My internet was mostly musical this week. Highlights: The Last Child of Down Syndrome, a “liaison with other human beings,” the sublimity of Sister Rosetta Tharpe, playlists of the musical south, Jazmine Sullivan’s still in an indoor forest, Megan Thee Stallion’s debut album, Tayla Parx’s sophomore album, Félix González-Torres, CNN’s election week, and new data of women mentoring women in STEM.
As prenatal genetic testing becomes increasingly common, more and more parents are choosing to abort fetuses with genetic conditions, which has some complex implications. “Down syndrome is frequently called the ‘canary in the coal mine’ for selective reproduction,” writes Sarah Zhang. “It was one of the first genetic conditions to be routinely screened for in utero, and it remains the most morally troubling because it is among the least severe. It is very much compatible with life—even a long, happy life.” Denmark began offering pregnant women prenatal screening for Down syndrome in 2004, and “[n]early all expecting mothers choose to take the test; of those who get a Down syndrome diagnosis, more than 95 percent choose to abort.” Denmark was one of the first countries to offer such screening and only 18 people with Down syndrome were born in the country last year.
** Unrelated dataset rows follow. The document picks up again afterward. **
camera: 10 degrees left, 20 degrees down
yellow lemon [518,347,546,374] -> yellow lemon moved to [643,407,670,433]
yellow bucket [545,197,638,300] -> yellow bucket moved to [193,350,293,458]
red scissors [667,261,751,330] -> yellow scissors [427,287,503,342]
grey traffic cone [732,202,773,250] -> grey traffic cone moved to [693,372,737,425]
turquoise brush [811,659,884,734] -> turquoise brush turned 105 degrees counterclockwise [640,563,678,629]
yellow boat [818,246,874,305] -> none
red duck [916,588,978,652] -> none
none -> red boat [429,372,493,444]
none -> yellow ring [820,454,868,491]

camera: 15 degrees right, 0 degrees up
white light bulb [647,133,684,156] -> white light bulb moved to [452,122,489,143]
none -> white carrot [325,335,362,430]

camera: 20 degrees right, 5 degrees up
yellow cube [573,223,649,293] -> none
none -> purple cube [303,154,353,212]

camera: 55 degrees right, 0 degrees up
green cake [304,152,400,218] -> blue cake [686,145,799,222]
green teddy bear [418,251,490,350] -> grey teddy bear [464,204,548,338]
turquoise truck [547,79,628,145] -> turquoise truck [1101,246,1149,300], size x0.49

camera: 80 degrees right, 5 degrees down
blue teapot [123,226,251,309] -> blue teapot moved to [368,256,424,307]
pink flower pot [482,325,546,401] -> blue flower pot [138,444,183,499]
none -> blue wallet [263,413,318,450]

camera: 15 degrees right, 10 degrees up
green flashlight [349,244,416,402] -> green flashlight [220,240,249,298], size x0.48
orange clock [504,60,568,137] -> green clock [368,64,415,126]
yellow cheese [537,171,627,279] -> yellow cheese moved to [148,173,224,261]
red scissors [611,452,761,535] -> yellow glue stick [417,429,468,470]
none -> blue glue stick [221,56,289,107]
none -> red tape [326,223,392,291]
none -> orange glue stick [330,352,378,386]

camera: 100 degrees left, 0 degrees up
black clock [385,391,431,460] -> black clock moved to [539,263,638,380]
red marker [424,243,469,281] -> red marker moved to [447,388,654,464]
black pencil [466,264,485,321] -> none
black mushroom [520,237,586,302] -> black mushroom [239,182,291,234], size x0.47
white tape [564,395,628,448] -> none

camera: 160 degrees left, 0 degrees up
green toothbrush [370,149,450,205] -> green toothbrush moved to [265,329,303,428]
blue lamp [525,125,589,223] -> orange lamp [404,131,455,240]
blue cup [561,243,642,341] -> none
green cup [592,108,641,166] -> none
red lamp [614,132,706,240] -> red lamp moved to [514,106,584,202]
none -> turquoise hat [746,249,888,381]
This subject matter, prenatal genetic testing to screen for disabilities, is a contentious topic and hard to write about. I learned a lot, especially about Denmark, through this article by Zhang, but one primary critique I and others have of this article is the lack of perspectives from actual people with Down syndrome or other genetic conditions. Writer Emily Ladau, who is genetically disabled, has an informative Twitter thread presenting this argument, emphasizing “if an entire feature article was written about the prospect of genetically testing people like me out of existence, I’d want my stake (and that of others with my disability) in that conversation not just recognized, but centralized.”